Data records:
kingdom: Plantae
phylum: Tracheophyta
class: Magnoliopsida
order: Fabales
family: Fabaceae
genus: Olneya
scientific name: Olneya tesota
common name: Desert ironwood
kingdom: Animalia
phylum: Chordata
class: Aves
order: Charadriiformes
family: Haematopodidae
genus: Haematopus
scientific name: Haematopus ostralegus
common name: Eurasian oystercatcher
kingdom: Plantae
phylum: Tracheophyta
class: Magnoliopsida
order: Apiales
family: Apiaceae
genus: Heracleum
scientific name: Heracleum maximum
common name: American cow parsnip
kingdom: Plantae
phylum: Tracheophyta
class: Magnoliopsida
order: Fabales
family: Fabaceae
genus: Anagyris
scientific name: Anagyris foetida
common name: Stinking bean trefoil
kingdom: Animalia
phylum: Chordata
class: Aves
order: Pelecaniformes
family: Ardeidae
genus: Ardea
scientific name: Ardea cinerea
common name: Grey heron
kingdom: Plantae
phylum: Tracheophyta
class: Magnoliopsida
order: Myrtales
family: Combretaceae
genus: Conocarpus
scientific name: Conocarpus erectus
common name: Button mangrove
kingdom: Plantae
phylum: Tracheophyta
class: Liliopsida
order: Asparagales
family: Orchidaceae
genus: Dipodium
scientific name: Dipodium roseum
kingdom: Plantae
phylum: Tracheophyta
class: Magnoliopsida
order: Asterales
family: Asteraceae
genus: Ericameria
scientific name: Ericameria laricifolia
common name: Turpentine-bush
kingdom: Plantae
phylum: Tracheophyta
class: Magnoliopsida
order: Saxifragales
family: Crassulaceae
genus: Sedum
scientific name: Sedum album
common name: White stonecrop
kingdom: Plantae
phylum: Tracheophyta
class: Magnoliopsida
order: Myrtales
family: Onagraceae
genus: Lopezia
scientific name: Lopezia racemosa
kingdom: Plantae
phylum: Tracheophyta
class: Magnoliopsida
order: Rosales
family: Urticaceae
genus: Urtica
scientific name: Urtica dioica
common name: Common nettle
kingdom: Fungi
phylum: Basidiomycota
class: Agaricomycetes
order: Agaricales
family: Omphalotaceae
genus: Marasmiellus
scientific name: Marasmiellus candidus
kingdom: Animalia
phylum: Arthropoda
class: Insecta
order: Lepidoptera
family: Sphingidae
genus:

Set problem: Rewrite every line of these rows, putting "vernacular name" wherever "common name" appears and keeping all else the same.

Answer to this task:
kingdom: Plantae
phylum: Tracheophyta
class: Magnoliopsida
order: Fabales
family: Fabaceae
genus: Olneya
scientific name: Olneya tesota
vernacular name: Desert ironwood
kingdom: Animalia
phylum: Chordata
class: Aves
order: Charadriiformes
family: Haematopodidae
genus: Haematopus
scientific name: Haematopus ostralegus
vernacular name: Eurasian oystercatcher
kingdom: Plantae
phylum: Tracheophyta
class: Magnoliopsida
order: Apiales
family: Apiaceae
genus: Heracleum
scientific name: Heracleum maximum
vernacular name: American cow parsnip
kingdom: Plantae
phylum: Tracheophyta
class: Magnoliopsida
order: Fabales
family: Fabaceae
genus: Anagyris
scientific name: Anagyris foetida
vernacular name: Stinking bean trefoil
kingdom: Animalia
phylum: Chordata
class: Aves
order: Pelecaniformes
family: Ardeidae
genus: Ardea
scientific name: Ardea cinerea
vernacular name: Grey heron
kingdom: Plantae
phylum: Tracheophyta
class: Magnoliopsida
order: Myrtales
family: Combretaceae
genus: Conocarpus
scientific name: Conocarpus erectus
vernacular name: Button mangrove
kingdom: Plantae
phylum: Tracheophyta
class: Liliopsida
order: Asparagales
family: Orchidaceae
genus: Dipodium
scientific name: Dipodium roseum
kingdom: Plantae
phylum: Tracheophyta
class: Magnoliopsida
order: Asterales
family: Asteraceae
genus: Ericameria
scientific name: Ericameria laricifolia
vernacular name: Turpentine-bush
kingdom: Plantae
phylum: Tracheophyta
class: Magnoliopsida
order: Saxifragales
family: Crassulaceae
genus: Sedum
scientific name: Sedum album
vernacular name: White stonecrop
kingdom: Plantae
phylum: Tracheophyta
class: Magnoliopsida
order: Myrtales
family: Onagraceae
genus: Lopezia
scientific name: Lopezia racemosa
kingdom: Plantae
phylum: Tracheophyta
class: Magnoliopsida
order: Rosales
family: Urticaceae
genus: Urtica
scientific name: Urtica dioica
vernacular name: Common nettle
kingdom: Fungi
phylum: Basidiomycota
class: Agaricomycetes
order: Agaricales
family: Omphalotaceae
genus: Marasmiellus
scientific name: Marasmiellus candidus
kingdom: Animalia
phylum: Arthropoda
class: Insecta
order: Lepidoptera
family: Sphingidae
genus:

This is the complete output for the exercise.